Hey! It doesn't look like I'm going to be putting my weekly oneshot up today so I thought I'd do another chapter of this. Once again may I add, I'm not sure about this story and I certainly don't feel it is one of my best pieces but its nearly all written and seeing as ! have exams coming up I don't have time to write much at the moment. Review please?


He Has Three Rules

I swore to myself I wouldn't let it get to me again but as I saw Charlie McLaggen curl up in the corner of the library with Amelia Longbottom I felt my heart break a little more. Charlie had been my first proper boyfriend and when I say proper I mean we were together for nearly two years before he broke up with me for that slag, Scorpius had near enough broken his nose for it but no matter what he said, nothing seemed to fix my broken heart. I couldn't be here, watching them together, I could feel the tears prick my eyes, I wasn't generally this self-centred but Charlie McLaggen had been my one weakness. His sandy blonde hair that he gelled up matched his perfectly round, sea green eyes that used to light up when he saw me, now he only has eyes for Longbottom. I never was all that friendly with Amelia but now through no fault of her own, perhaps maybe just her choice in clothes, I could not stand to look at her without feeling an overwhelming sense of jealousy. I could never compete with that.
I turned to leave, fleeing the scene like the coward I was, I ran straight to the dorms, with curfew looming I wasn't about to get caught roaming the corridors all for my love of a Gryffindor boy.
It just so happened that I ran headlong into Scorpius who was looking extremely bored on the end of Angela's arm. He saw my tears even before I looked up and he immediately enveloped me in a hug throwing apologetic eyes at his date,
"I'm sorry Ang, duty calls, see you tonight yeah?"

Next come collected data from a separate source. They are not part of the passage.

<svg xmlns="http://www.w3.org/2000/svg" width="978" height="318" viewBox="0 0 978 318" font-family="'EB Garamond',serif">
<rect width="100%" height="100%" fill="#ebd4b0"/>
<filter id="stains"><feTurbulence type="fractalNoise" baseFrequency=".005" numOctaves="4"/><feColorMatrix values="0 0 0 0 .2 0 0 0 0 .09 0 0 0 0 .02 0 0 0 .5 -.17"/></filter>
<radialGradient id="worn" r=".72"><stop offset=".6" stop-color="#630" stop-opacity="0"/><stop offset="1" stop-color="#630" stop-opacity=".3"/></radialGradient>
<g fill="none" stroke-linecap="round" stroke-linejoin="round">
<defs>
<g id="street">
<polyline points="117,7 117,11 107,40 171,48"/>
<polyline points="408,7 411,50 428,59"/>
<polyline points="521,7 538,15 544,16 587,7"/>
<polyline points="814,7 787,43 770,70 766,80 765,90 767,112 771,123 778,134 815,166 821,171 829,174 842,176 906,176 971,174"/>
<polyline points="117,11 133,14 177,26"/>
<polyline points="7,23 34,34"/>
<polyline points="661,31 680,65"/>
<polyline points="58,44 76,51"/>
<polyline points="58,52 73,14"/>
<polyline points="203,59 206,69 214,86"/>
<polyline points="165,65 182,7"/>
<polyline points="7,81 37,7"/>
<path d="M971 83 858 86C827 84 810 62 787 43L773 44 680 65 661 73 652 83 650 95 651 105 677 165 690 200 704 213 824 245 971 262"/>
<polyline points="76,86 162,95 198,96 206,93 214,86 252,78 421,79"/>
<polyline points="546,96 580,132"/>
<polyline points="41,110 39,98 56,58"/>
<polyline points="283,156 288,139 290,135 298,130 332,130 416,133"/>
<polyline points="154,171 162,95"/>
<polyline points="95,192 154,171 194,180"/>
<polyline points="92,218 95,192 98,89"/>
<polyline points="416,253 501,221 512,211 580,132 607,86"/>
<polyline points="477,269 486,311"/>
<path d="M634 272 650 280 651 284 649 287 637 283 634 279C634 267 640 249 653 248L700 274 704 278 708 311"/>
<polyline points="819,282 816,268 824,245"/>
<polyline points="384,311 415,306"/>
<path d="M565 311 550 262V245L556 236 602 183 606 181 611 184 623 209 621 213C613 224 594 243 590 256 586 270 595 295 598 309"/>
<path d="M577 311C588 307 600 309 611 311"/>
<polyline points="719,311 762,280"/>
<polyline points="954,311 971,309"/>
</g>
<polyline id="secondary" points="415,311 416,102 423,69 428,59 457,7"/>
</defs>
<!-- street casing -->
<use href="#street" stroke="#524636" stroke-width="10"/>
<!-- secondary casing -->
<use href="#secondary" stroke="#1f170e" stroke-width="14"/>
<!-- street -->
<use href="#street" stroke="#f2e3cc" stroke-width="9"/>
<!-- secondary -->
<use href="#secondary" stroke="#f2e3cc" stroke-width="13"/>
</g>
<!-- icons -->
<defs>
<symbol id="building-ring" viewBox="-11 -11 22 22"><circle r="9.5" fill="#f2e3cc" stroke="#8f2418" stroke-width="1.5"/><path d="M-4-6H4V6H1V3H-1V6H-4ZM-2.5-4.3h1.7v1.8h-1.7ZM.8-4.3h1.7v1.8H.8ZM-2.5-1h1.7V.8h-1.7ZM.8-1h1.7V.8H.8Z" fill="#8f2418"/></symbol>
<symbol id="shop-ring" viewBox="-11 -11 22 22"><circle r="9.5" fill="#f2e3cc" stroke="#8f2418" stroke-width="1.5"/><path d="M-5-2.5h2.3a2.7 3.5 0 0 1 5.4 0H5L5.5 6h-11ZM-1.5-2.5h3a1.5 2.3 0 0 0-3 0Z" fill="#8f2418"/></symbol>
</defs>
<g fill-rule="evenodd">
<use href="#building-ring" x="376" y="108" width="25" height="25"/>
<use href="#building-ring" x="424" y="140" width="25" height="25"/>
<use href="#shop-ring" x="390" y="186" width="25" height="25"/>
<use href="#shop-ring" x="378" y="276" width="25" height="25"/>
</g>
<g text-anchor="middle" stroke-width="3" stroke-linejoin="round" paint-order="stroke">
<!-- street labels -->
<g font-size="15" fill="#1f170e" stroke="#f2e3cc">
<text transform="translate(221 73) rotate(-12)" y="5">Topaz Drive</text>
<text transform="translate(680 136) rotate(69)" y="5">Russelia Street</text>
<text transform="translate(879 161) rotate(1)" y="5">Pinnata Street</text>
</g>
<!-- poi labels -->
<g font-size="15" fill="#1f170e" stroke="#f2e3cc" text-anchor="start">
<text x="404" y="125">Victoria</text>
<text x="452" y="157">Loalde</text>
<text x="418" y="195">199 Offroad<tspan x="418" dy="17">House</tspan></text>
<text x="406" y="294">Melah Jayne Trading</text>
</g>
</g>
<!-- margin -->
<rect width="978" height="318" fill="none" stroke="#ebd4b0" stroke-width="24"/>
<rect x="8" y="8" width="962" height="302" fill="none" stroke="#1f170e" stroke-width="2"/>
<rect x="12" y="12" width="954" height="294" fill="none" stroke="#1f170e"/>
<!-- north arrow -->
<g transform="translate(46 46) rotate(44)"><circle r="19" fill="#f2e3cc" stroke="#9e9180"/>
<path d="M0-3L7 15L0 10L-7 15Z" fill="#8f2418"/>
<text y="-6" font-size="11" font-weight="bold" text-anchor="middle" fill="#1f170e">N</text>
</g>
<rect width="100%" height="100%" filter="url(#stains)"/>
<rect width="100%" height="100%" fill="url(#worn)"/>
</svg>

She threw me her bitch-y glare before smiling sweetly up at him and purring seductively, "You bet baby."
As soon as she had left Scorpius pulled me into an alcove,
"Rosie, Rose? What did he do now?"
"He did nothing, I am just crying, I must be hormonal or something, don't worry Scor I'll be fine, go find your date,"

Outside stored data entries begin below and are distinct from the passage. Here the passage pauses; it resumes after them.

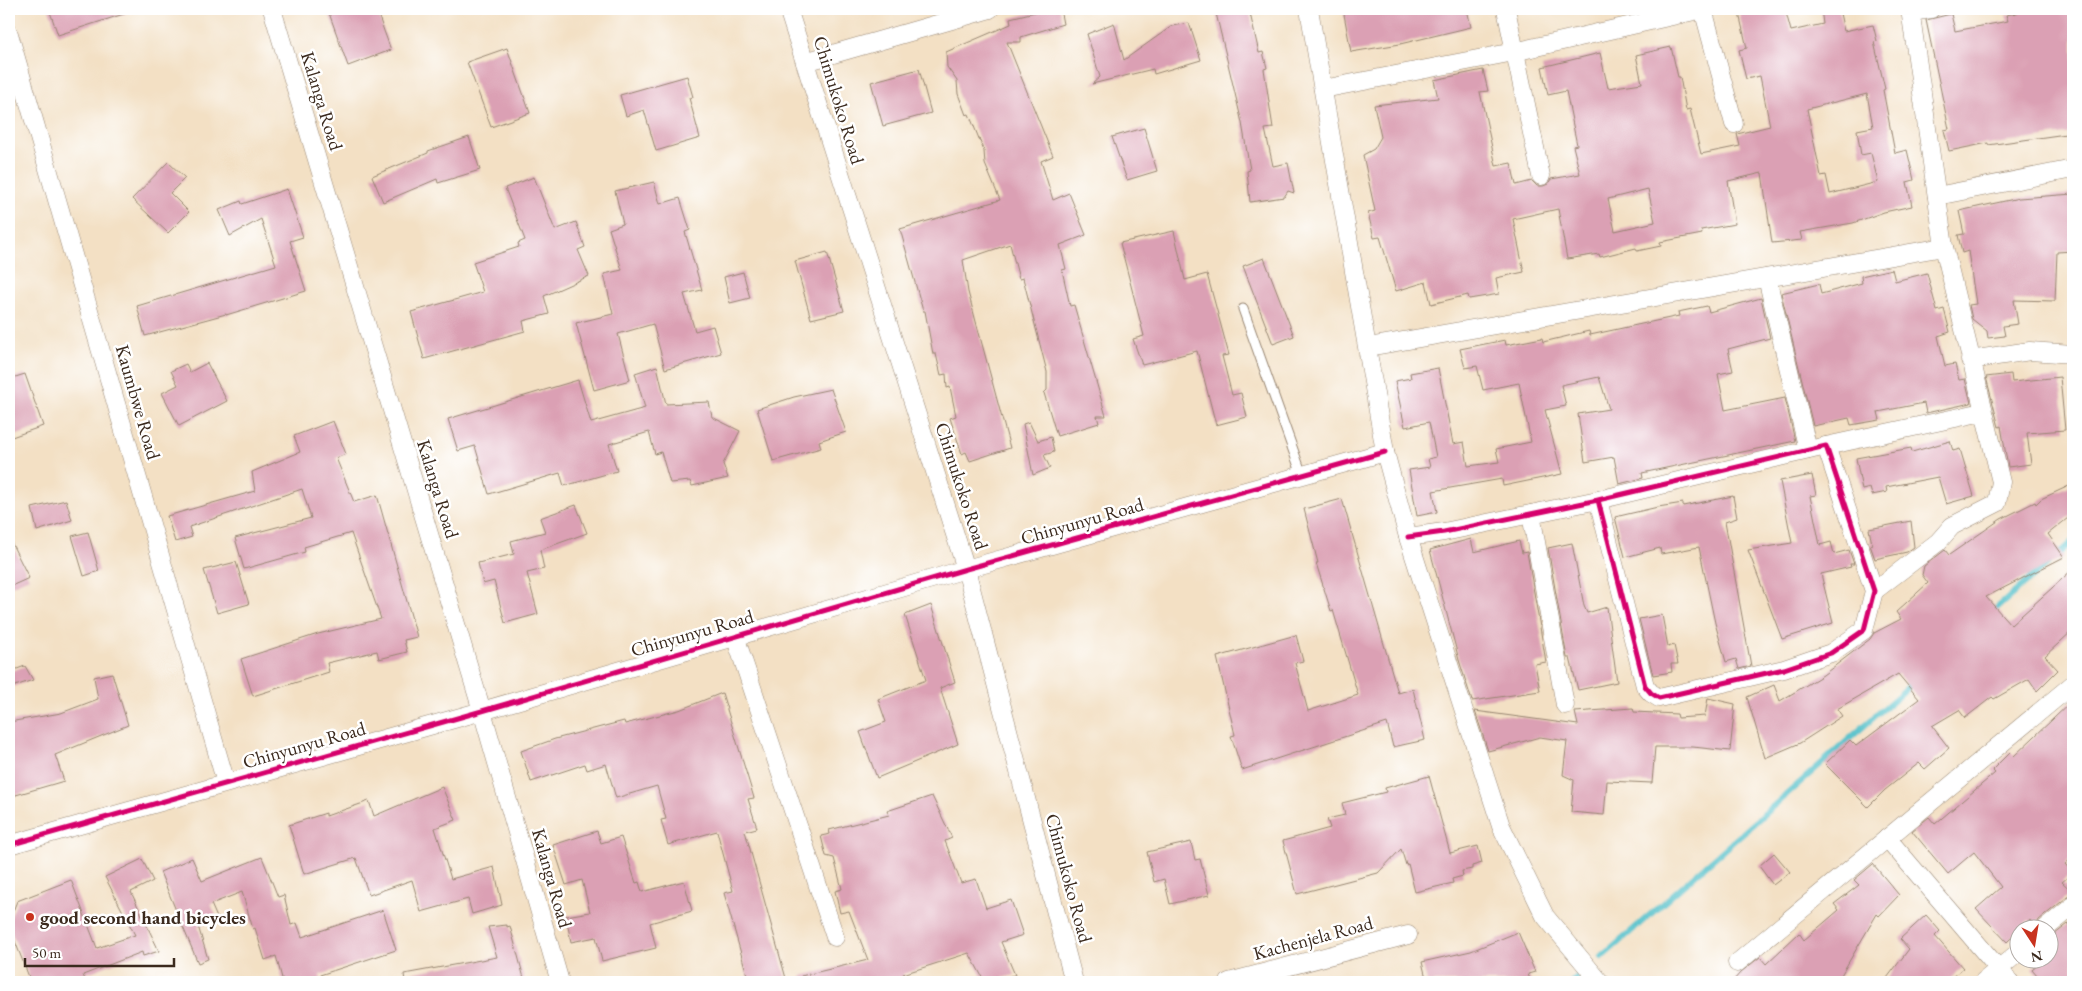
<svg xmlns="http://www.w3.org/2000/svg" width="2082" height="991" font-family="'EB Garamond',serif">
<rect width="100%" height="100%" fill="#fff"/>
<filter id="ink" filterUnits="userSpaceOnUse"><feTurbulence type="fractalNoise" baseFrequency=".02" numOctaves="2"/><feDisplacementMap in="SourceGraphic" scale="10" xChannelSelector="R" yChannelSelector="G"/><feConvolveMatrix kernelMatrix="1 2 1 2 8 2 1 2 1" color-interpolation-filters="sRGB"/></filter>
<filter id="wash" filterUnits="userSpaceOnUse"><feTurbulence type="fractalNoise" baseFrequency=".0096" numOctaves="4" result="noise"/><feDisplacementMap in="SourceGraphic" scale="20" xChannelSelector="R" yChannelSelector="G"/><feGaussianBlur stdDeviation="1.12" result="paint"/><feColorMatrix in="noise" values="0 0 0 0 0 0 0 0 0 0 0 0 0 0 0 0 0 1.4 0 .05"/><feComposite in="paint" operator="in"/></filter>
<g filter="url(#wash)">
<rect width="100%" height="100%" fill="#f3e0c4"/>
<g fill="none" stroke-linecap="round" stroke-linejoin="round">
<g stroke="#52c0c9" stroke-width="6">
<path d="M2055,557L2073,541"/>
<path d="M1990,614L2048,563"/>
<path d="M1602,957L1915,681"/>
<path d="M1572,982L1577,977"/>
</g>
</g>
<g id="blocks">
<g fill="#dba0b4" fill-rule="evenodd">
<path d="M49,9H129L130,12L58,35Z"/>
<path d="M342,9H376L391,50L348,66L329,13Z"/>
<path d="M1047,9H1060L1063,24L1021,37V42H1007L1053,156L1041,161L1053,200L1069,193L1086,235L1060,245L1066,269L1062,270L1070,306L1074,305L1106,416H1097L1099,423L1057,436L1044,393L1047,390V372L1023,278L1019,279L1010,244L963,260L968,292L1010,448L970,461L966,452L962,454L950,418L956,416L950,387L947,388L946,374L941,375L936,354H933L925,311H923L900,229L1000,200L985,164L984,151L969,114L966,115L958,94L957,81L947,67L946,52L1011,24L1010,18Z"/>
<path d="M1215,9H1249L1259,53L1263,52L1267,68L1264,69L1273,128L1265,129L1273,166L1288,163L1294,193L1288,191L1284,197L1250,202L1247,171L1250,170L1242,123Z"/>
<path d="M1343,9H1467L1471,27L1400,44L1351,52Z"/>
<path d="M1738,9H1785L1791,31L1823,24L1821,9H1839L1844,31L1873,25L1877,41L1874,42L1885,89L1883,90L1895,153L1907,150L1914,180L1907,182L1912,206L1884,212L1853,223L1800,232L1802,240L1772,243L1762,173L1728,181L1735,224L1701,230L1702,234L1660,242L1661,246L1637,251L1636,248L1600,257L1599,254L1567,259L1558,209L1513,219L1524,272L1496,278L1499,294L1469,299L1468,295L1431,304L1426,282L1396,291L1380,237L1374,238L1368,213L1375,211L1363,155L1374,149L1381,137L1374,105L1438,98L1434,80L1483,70L1488,91L1480,92L1496,166L1511,163L1516,185L1532,181L1537,186H1543L1548,184L1551,179L1580,174L1573,146L1577,145L1566,91L1548,95L1542,67L1600,53L1608,88L1642,83L1636,55L1671,47L1678,77H1680L1686,110L1690,109L1701,154L1740,146L1737,134L1770,126L1760,76L1746,79L1739,50L1747,48ZM1867,94L1873,127L1857,130L1861,155L1871,153L1878,182L1830,194L1826,175L1821,176L1807,109ZM1648,189L1655,222L1615,231L1608,199Z"/>
<path d="M2037,9H2073V133L1988,145V143L1949,151L1944,130L1949,129L1926,20L1951,14L1955,31L2008,21L2006,15Z"/>
<path d="M1114,23L1124,60L1172,26L1189,23L1201,60L1154,74L1153,69L1092,84L1100,77L1087,34Z"/>
<path d="M507,48L530,113L491,127L467,62Z"/>
<path d="M919,69L931,113L883,126L871,82Z"/>
<path d="M687,76L693,97L689,98L700,138L656,151L644,110L626,116L620,95Z"/>
<path d="M1144,128L1157,171L1127,180L1112,137Z"/>
<path d="M469,137L480,170L438,183L437,179L383,202L372,176L428,153V151Z"/>
<path d="M168,162L185,178L170,193L189,212L168,233L132,199Z"/>
<path d="M534,177L555,230L576,222L585,247L578,250L589,276L544,296L549,314L523,321L525,331L424,359L411,312L483,292L473,262L519,247L518,243L525,240L505,188Z"/>
<path d="M654,182L660,204L680,198L690,230L685,232L702,290L684,294L695,331L713,326L721,353L665,369L653,324L618,334L630,380L594,390L576,323L613,314L604,274L622,270L609,229L623,224L615,191Z"/>
<path d="M287,189L303,237L290,241L306,291L226,315V314L145,336L137,306L276,265L261,219L230,236L219,210L241,201L242,204Z"/>
<path d="M2073,194V251L2057,252L2055,301L2014,300L2018,324L2003,326L2005,336L1988,338L1987,331L1972,319L1969,305L1976,304L1968,251L1962,253L1958,235L1964,234L1959,211L2019,198Z"/>
<path d="M1174,231L1185,280L1207,274L1229,355L1222,356L1232,395L1241,393L1247,417L1216,425L1197,351L1142,365L1133,339L1144,336L1120,243Z"/>
<path d="M827,252L844,311L811,319L795,261Z"/>
<path d="M1264,258L1294,336L1273,344L1243,266Z"/>
<path d="M1892,269L1895,281L1927,273L1937,311L1944,309L1950,332L1938,336L1945,366L1955,364L1959,380L1965,379L1971,403L1926,413L1924,403L1878,412L1880,420L1851,425L1849,418L1813,426L1781,293L1819,284L1821,294L1862,283L1861,276Z"/>
<path d="M743,272L750,298L730,303L724,277Z"/>
<path d="M1761,298L1770,338L1728,349L1733,371L1718,374L1725,410L1785,398L1795,441L1642,473L1643,478L1619,484L1614,457L1585,462L1578,414L1609,409L1599,377L1561,385L1566,406L1545,410L1562,474L1503,486L1502,479L1433,491L1437,512L1417,516L1409,470L1430,467L1428,459L1436,457L1429,422L1405,427L1395,381L1411,378L1410,373L1438,368L1453,444L1464,442L1468,466L1499,462L1496,449L1531,442L1519,383L1483,390L1477,366L1465,368L1460,349L1505,340L1506,345L1542,338L1543,342L1589,331L1590,335L1679,316L1678,312L1707,306L1709,312Z"/>
<path d="M207,363L227,401L179,426L162,393L178,385L171,371L186,364L190,372Z"/>
<path d="M657,366L666,404L709,402L712,417L740,431L723,464L728,478L692,486L690,481L670,483L661,452L655,454L649,432L609,444L617,471L564,486L560,473L489,494L475,446L458,451L448,419L578,380L591,423L645,408L635,373Z"/>
<path d="M25,374L43,426L9,438V379Z"/>
<path d="M2011,374L2012,382L2060,377L2065,430L2027,433L2031,464L2008,467L2001,426L1999,427L1986,377Z"/>
<path d="M831,389L846,432L819,441L821,448L773,461L757,409L794,397Z"/>
<path d="M333,421L346,454L336,458L354,502L377,495L417,637L404,640L407,652L379,659L377,651L327,663L329,672L253,696L241,659L318,634L381,619L351,533L304,547L305,552L244,569L235,538L311,518L302,489L189,527L192,537L175,542L167,516L255,491L252,472L300,452L294,436Z"/>
<path d="M1029,422L1038,441L1051,437L1054,452L1044,455L1050,468L1033,475L1023,424Z"/>
<path d="M1950,441L1953,451L1960,449L1974,496L1946,504L1938,477L1886,487L1887,492L1872,495L1870,488L1862,490L1856,458L1911,448L1912,452Z"/>
<path d="M1812,475L1816,495L1810,496L1820,545L1831,542L1834,554L1849,550L1854,564H1850L1851,567L1821,574L1833,623L1782,639L1748,550L1792,543L1780,481Z"/>
<path d="M2073,484V514L2048,534L2064,557L1986,597L2011,625L2073,569V630L2045,656L2058,670L2037,691L2029,679L1994,699L1992,697L1965,718L1959,710L1932,726L1949,748L1925,769L1919,763L1885,790L1868,807L1825,764L1850,740L1856,746L1919,699L1898,674L1837,709L1842,716L1800,743L1765,758L1747,697L1774,685L1780,701L1823,675L1870,639L1874,633L1901,619L1896,612L1928,583L1922,575L1924,566L1945,550L1949,555L2001,519L2035,502L2036,504L2041,499Z"/>
<path d="M1733,496L1737,518L1725,522L1751,666L1739,669L1736,659L1726,662L1715,623L1699,547L1661,554L1660,548L1625,557L1615,517L1658,507L1683,503V506Z"/>
<path d="M1342,499L1398,693L1413,689L1425,740L1393,747L1387,723L1242,770L1231,736L1235,735L1217,657L1296,635L1303,661L1295,663L1308,711L1358,695L1333,610L1331,611L1316,563H1318L1304,509Z"/>
<path d="M66,500L72,520L37,531L32,508Z"/>
<path d="M576,505L587,533L540,550L544,569L527,573L538,614L505,623L494,581L483,584L478,563L514,554L511,541L545,532L540,518Z"/>
<path d="M1911,521L1914,547L1907,552L1875,559L1870,545L1872,544L1869,529Z"/>
<path d="M88,532L99,571L84,576L72,536Z"/>
<path d="M9,538L29,578L9,587Z"/>
<path d="M1471,539L1474,552L1519,541L1522,553L1527,552L1546,662L1535,664L1540,691L1472,701L1459,660L1430,550Z"/>
<path d="M1572,543L1584,606L1587,613L1607,607L1617,682L1578,690L1570,658H1567L1548,548Z"/>
<path d="M236,562L249,604L217,613L204,570Z"/>
<path d="M931,605L955,682L940,688L958,744L877,778L860,732L886,722L878,699L926,680L905,615Z"/>
<path d="M1662,615L1668,647L1674,645L1678,664H1671L1672,672L1653,675L1639,619Z"/>
<path d="M25,666L33,680L9,688V672Z"/>
<path d="M112,673L128,725L55,755L64,781L9,797V722L61,713L98,699L94,677Z"/>
<path d="M722,693L754,798L748,799L757,828L745,831L787,982H749L724,893L733,891L717,831L668,845L661,820L666,819L657,786L616,798L606,764L587,770L585,764L531,782L521,751L555,739L624,721L625,724L679,710Z"/>
<path d="M1708,698L1735,704L1730,751L1693,747H1655L1652,783L1607,781L1604,815L1571,812L1574,780L1563,775L1567,741L1540,737L1488,751L1475,711L1578,725L1575,712L1633,708L1634,712L1677,714L1678,718L1705,716Z"/>
<path d="M2073,700V857L2065,864L2073,873L2062,882L2073,892V895L2066,898L2039,920L2036,927L2030,920L2007,942L1976,909L2001,887L1974,852L1948,874L1912,831L1929,817L1935,824L1995,773L1992,770L2010,752L2014,756Z"/>
<path d="M1429,776L1450,853L1478,846L1482,863L1472,866V869L1462,871L1463,876L1452,879L1453,883L1415,892L1408,864L1406,865L1401,849L1378,873L1297,894L1283,841L1330,828L1327,819L1345,815L1342,803L1386,792L1385,788Z"/>
<path d="M442,787L456,820L435,828L451,879L494,867L502,905L472,914L468,899L421,912L412,880L369,895L356,858L304,874L289,825L326,813V816L369,801L374,816Z"/>
<path d="M932,796L952,838L945,841L961,883L976,879L986,908L1011,900L1023,935L1001,942L1015,975L985,982L969,953L903,974L905,982H801V976L868,960L849,911L840,913L835,891L842,889L834,858L826,856L821,836L830,834L829,830L889,815L887,811Z"/>
<path d="M597,831L601,843L621,837L636,883L639,882L642,892L684,881L692,911L650,923L656,948L602,961L596,937L571,942L566,916L590,912L582,880L566,885L553,845Z"/>
<path d="M1191,842L1195,860L1200,859L1209,895L1170,904L1164,879L1154,882L1147,852Z"/>
<path d="M1774,853L1790,872L1773,885L1759,866Z"/>
<path d="M262,857L278,897L284,895L291,925L297,923L302,937L383,910L396,950L320,975L321,980L313,982H283L276,956L265,960L255,928L253,929L242,892L211,904L218,920L198,926L208,959L198,963L160,872L192,858L202,881Z"/>
<path d="M142,859L153,881L131,892L159,951L143,956L142,952L83,975L86,982H31L9,926V921L17,901L71,880L97,948L135,935L105,877Z"/>
<path d="M1873,864L1899,895L1879,916L1877,914L1837,982H1732L1741,972L1760,957L1766,964L1799,933L1804,940L1839,910L1834,904L1859,885L1854,880Z"/>
<path d="M1926,915L1940,931L1935,936L1963,968L1946,982H1884L1909,949L1900,939Z"/>
<path d="M2068,924L2073,930V982H2043L2032,969L2045,958H2050V938Z"/>
<path d="M507,925V927L510,926L525,982H405L404,974L497,957L488,927Z"/>
<path d="M1518,932L1535,972L1528,974L1531,982H1427L1422,962L1471,951Z"/>
</g>
</g>
</g>
<g filter="url(#ink)">
<use href="#blocks" fill-opacity="0" stroke="#978571" stroke-width="1"/>
<g fill="none" stroke-linecap="round" stroke-linejoin="round">
<g stroke="#978571" stroke-width="11">
<path id="service" d="M1243,309L1302,475"/>
</g>
<g stroke="#978571" stroke-width="19">
<g id="minor">
<path d="M272,9L482,711L560,982"/>
<path d="M788,9L966,569L1074,982"/>
<path d="M1309,9L1385,452L1408,537L1501,826L1545,916L1600,982"/>
<path d="M1506,9L1541,176"/>
<path d="M1703,9L1734,124"/>
<path d="M1911,12L1931,9"/>
<path d="M9,34L226,783"/>
<path d="M805,62L990,9"/>
<path d="M1323,89L1514,52L1703,9"/>
<path d="M1937,196L2073,169"/>
<path d="M1767,278L1808,450"/>
<path d="M1368,347L1944,247"/>
<path d="M1970,360L2030,351L2073,354"/>
<path d="M1826,446L1983,412"/>
<path d="M1531,514L1565,705"/>
<path d="M1408,537L1444,532L1598,500L1826,446L1874,591L1864,630L1831,653L1784,669L1659,698L1651,693L1645,686L1598,500"/>
<path d="M1874,591L1938,542L1952,526L1997,503L2001,482L1944,247L1910,9"/>
<path d="M735,636L835,937"/>
<path d="M1887,838L2010,982"/>
<path d="M9,845L482,711L966,569L1385,452"/>
<path d="M2046,928L2073,906"/>
<path d="M1737,963L2073,684"/>
<path d="M1229,982L1408,935"/>
<path d="M1983,982L2020,951"/>
</g>
</g>
<use href="#service" stroke="#fff" stroke-width="9"/>
<use href="#minor" stroke="#fff" stroke-width="18"/>
<g stroke="#fff" stroke-width="8">
<g id="cycleway">
<path d="M1408,537L1444,532L1598,500L1826,446L1874,591L1864,630L1831,653L1784,669L1659,698L1651,693L1645,686L1598,500"/>
<path d="M9,845L482,711L966,569L1385,452"/>
</g>
</g>
<use href="#cycleway" stroke="#d6006c" stroke-width="5"/>
</g>
</g>
<circle fill="#c8321e" stroke="#fff" stroke-width="2" cx="30" cy="917" r="5"/>
<g text-anchor="middle" dominant-baseline="central" stroke-width="5" stroke-linejoin="round" paint-order="stroke">
<g font-size="19" fill="#3b2a1e" stroke="#fff">
<text transform="translate(839 100) rotate(73)">Chimukoko Road</text>
<text transform="translate(322 101) rotate(73)">Kalanga Road</text>
<text transform="translate(138 402) rotate(74)">Kaumbwe Road</text>
<text transform="translate(962 486) rotate(72)">Chimukoko Road</text>
<text transform="translate(438 489) rotate(73)">Kalanga Road</text>
<text transform="translate(1082 521) rotate(-16)">Chinyunyu Road</text>
<text transform="translate(692 633) rotate(-16)">Chinyunyu Road</text>
<text transform="translate(304 745) rotate(-16)">Chinyunyu Road</text>
<text transform="translate(552 878) rotate(74)">Kalanga Road</text>
<text transform="translate(1069 878) rotate(75)">Chimukoko Road</text>
<text transform="translate(1313 938) rotate(-15)">Kachenjela Road</text>
</g>
<g font-size="19" font-weight="bold" fill="#3b2a1e" stroke="#fff" text-anchor="start">
<text x="40" y="917">good second hand bicycles</text>
</g>
</g>
<rect width="2082" height="991" fill="none" stroke="#fff" stroke-width="30"/>
<g transform="translate(2034 944) rotate(168)"><circle r="24" fill="#ffffff" stroke="#b1aaa5"/>
<path d="M0-4L9 19L0 12L-9 19Z" fill="#c8321e"/>
<text y="-8" font-size="14" font-weight="bold" text-anchor="middle" fill="#3b2a1e">N</text>
</g>
<path d="M25 958v8h149v-8" fill="none" stroke="#3b2a1e" stroke-width="2.5"/>
<text x="32" y="958" font-size="15" fill="#3b2a1e" stroke="#ffffff" stroke-width="4" paint-order="stroke">50 m</text>
</svg>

"Not until I know you are okay," he smiled down at me
I wrapped my arms tighter round him and buried my head in my chest, "It just hurts so much," I practically wailed at him.
"I know, I know Rose," he said reassuringly rubbing circles on my back, "and I know this is a long shot but in a way you are lucky,"
I looked up into his soft grey eyes, "how so?"
"At least you feel it," he spoke ever so softly, "when I'm with a girl, they all seem so meaningless, like I shouldn't be with them,"
"Well maybe that's the universe's way of telling you to date properly," I giggled through the tears, "flowers, romantic dinners, goodnight kisses and chocolates, lots of chocolates," I mused, the tears now rolling silently but more slowly down my cheeks, I looked up to see a grin spreading across his face,
"And spontaneous picnics, walks round the grounds and necklaces," he finished, "nothing I haven't heard before Rosie,"
And then the thought crossed my mind, 'what would it be like to be the girlfriend of Scorpius Malfoy?' But it left as quickly as it came when he dragged his thumb softly across my cheek, drying the tears and leaving a burning mark in their place,
"Shh Rosie, it'll all be okay. You deserve so much better than him, you deserve flowers and romantic dinners, necklaces and chocolates, you deserve the lot." I shook my head, "you do, you are so caring Rose, you are completely selfless and kind. Any guy who had you should feel like the luckiest guy in the world, you deserve someone who always tells you how truly beautiful you are, who complements your hair which falls like a fiery waterfall down your back, McLaggen doesn't deserve you," he whispered whilst smoothing my hair.
"Scor,"
He pushed me back and looked me straight in the eyes, I got that gooey feeling you are supposed to get when his smile softened and I felt like I was melting at our closeness,
"Yeah?"
And then I kissed him, it felt right and perfect, he was a boy and I was a girl, he was my best friend but I didn't care.
As it went on I got more desperate, I needed more.
His hands were on my waist gripping so tight I was sure they would leave bruises, his tongue exploring my mouth hungrily. It ended far too soon, his grip on my waist loosened and his forehead rested against mine, breathing heavily he said
"Not me Rosie,"
Silence.
"You deserve to be dated, you deserve everything from the sun and back, I can't give you that Rose," his voice deepening when he said my name
We stood there frozen for what seemed like forever, his hands still resting on my waist, his frame towering over me, I could tell he was trying to reassure me, let me know everything was okay, but who was he kidding?
"I'm sorry, I shouldn't have-"
"No Rose, it's me who should be apologising, I shouldn't have let you..." And then he stopped realising he had said exactly the wrong thing; he registered the hurt on my face before I did as I pushed him away from me, my palms burning from the contact. Call me a coward, but then I ran.
He didn't follow, he didn't have to, he knew as did I that it was my fault, I screwed up possibly the best thing in my life.